Quando questi sono discriminatori, risultano sempre nulli e danno sempre diritto al reintegro; quando invece sono disciplinari, danno diritto al reintegro, nella maggioranza dei casi, in cui il lavoratore viene accusato di un fatto che poi risulta non aver commesso. Oppure nei casi in cui viene licenziato per motivi che contrattualmente sono punibili con altre diverse sanzioni. Per quanto riguarda i motivi economici, la nuova legge dirà che prima di arrivare in giudizio, dovrà essere attuata anche per i licenziamenti individuali una procedura preventiva di conciliazione tra le parti.
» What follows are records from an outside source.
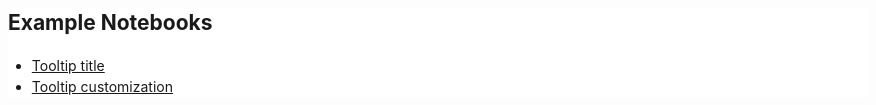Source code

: ## Example Notebooks

* [Tooltip title](https://nbviewer.jupyter.org/github/JetBrains/lets-plot-kotlin/blob/master/docs/examples/jupyter-notebooks/tooltip_title.ipynb)
* [Tooltip customization](https://nbviewer.jupyter.org/github/JetBrains/lets-plot-kotlin/blob/master/docs/examples/jupyter-notebooks/tooltip_config.ipynb)
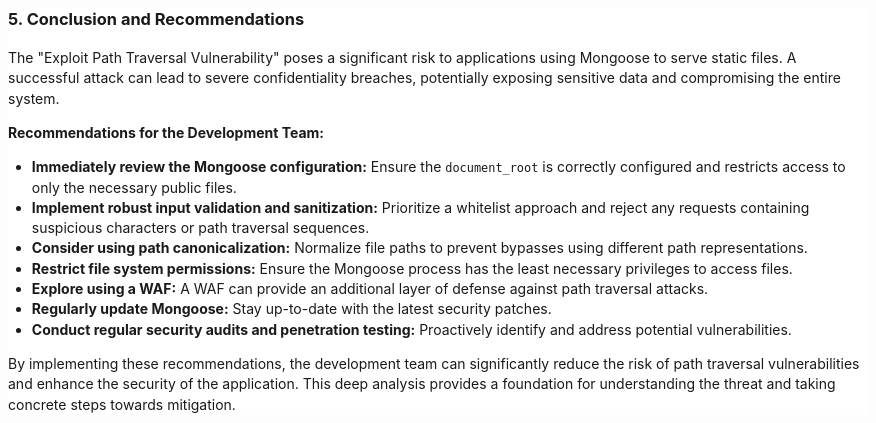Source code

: ### 5. Conclusion and Recommendations

The "Exploit Path Traversal Vulnerability" poses a significant risk to applications using Mongoose to serve static files. A successful attack can lead to severe confidentiality breaches, potentially exposing sensitive data and compromising the entire system.

**Recommendations for the Development Team:**

* **Immediately review the Mongoose configuration:** Ensure the `document_root` is correctly configured and restricts access to only the necessary public files.
* **Implement robust input validation and sanitization:**  Prioritize a whitelist approach and reject any requests containing suspicious characters or path traversal sequences.
* **Consider using path canonicalization:**  Normalize file paths to prevent bypasses using different path representations.
* **Restrict file system permissions:**  Ensure the Mongoose process has the least necessary privileges to access files.
* **Explore using a WAF:**  A WAF can provide an additional layer of defense against path traversal attacks.
* **Regularly update Mongoose:** Stay up-to-date with the latest security patches.
* **Conduct regular security audits and penetration testing:** Proactively identify and address potential vulnerabilities.

By implementing these recommendations, the development team can significantly reduce the risk of path traversal vulnerabilities and enhance the security of the application. This deep analysis provides a foundation for understanding the threat and taking concrete steps towards mitigation.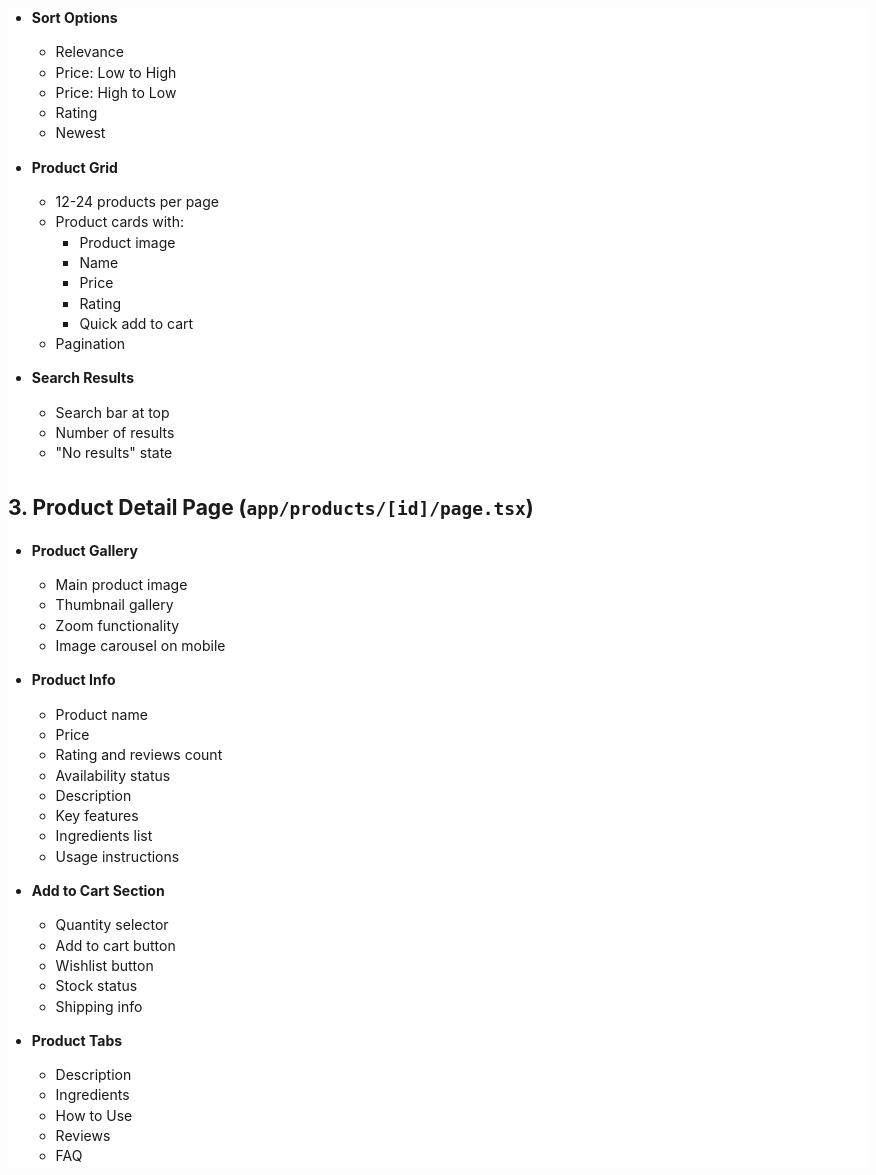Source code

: - **Sort Options**
  - Relevance
  - Price: Low to High
  - Price: High to Low
  - Rating
  - Newest

- **Product Grid**
  - 12-24 products per page
  - Product cards with:
    - Product image
    - Name
    - Price
    - Rating
    - Quick add to cart
  - Pagination

- **Search Results**
  - Search bar at top
  - Number of results
  - "No results" state

## 3. Product Detail Page (`app/products/[id]/page.tsx`)
- **Product Gallery**
  - Main product image
  - Thumbnail gallery
  - Zoom functionality
  - Image carousel on mobile

- **Product Info**
  - Product name
  - Price
  - Rating and reviews count
  - Availability status
  - Description
  - Key features
  - Ingredients list
  - Usage instructions

- **Add to Cart Section**
  - Quantity selector
  - Add to cart button
  - Wishlist button
  - Stock status
  - Shipping info

- **Product Tabs**
  - Description
  - Ingredients
  - How to Use
  - Reviews
  - FAQ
Il lavoratore non può quindi essere licenziato se prima l’azienda non notifica all’Ufficio del lavoro i motivi del licenziamento. Entro sette giorni si fa poi un confronto, in cui o si trova un accordo, oppure il lavoratore può ricorrere in sede giudiziaria. A quel punto il giudice valuterà i motivi economici: se questi effettivamente esistono, verrà data ragione all’azienda, con il conseguente licenziamento del lavoratore; se i motivi economici non sono invece sufficienti, l’azienda dovrà dare al lavoratore un forte indennizzo, fino a 27 mensilità».
Giorgio Santini arriva poi al cuore della questione, la parte più controversa: «C’è un punto in particolare che è stato sollevato e su cui siamo assolutamente d’accordo, che cercheremo con tutte le forze di far introdurre nella legge. Crediamo infatti che non si possa sfruttare il canale dei motivi economici come pretesto per licenziare liberamente, quindi la legge dovrà prevedere che, anche nei casi di motivi economici, il giudice possa decidere per il reintegro se accerterà che il motivo non è in realtà economico ma discriminatorio o disciplinare. Se questa legge verrà presentata nei modi che ho appena descritto, per quanto ci riguarda si tratta di una norma che mantiene inalterata sia la tutela garantita dall’articolo 18 che la deterrenza nei confronti di chi vuol licenziare più facilmente».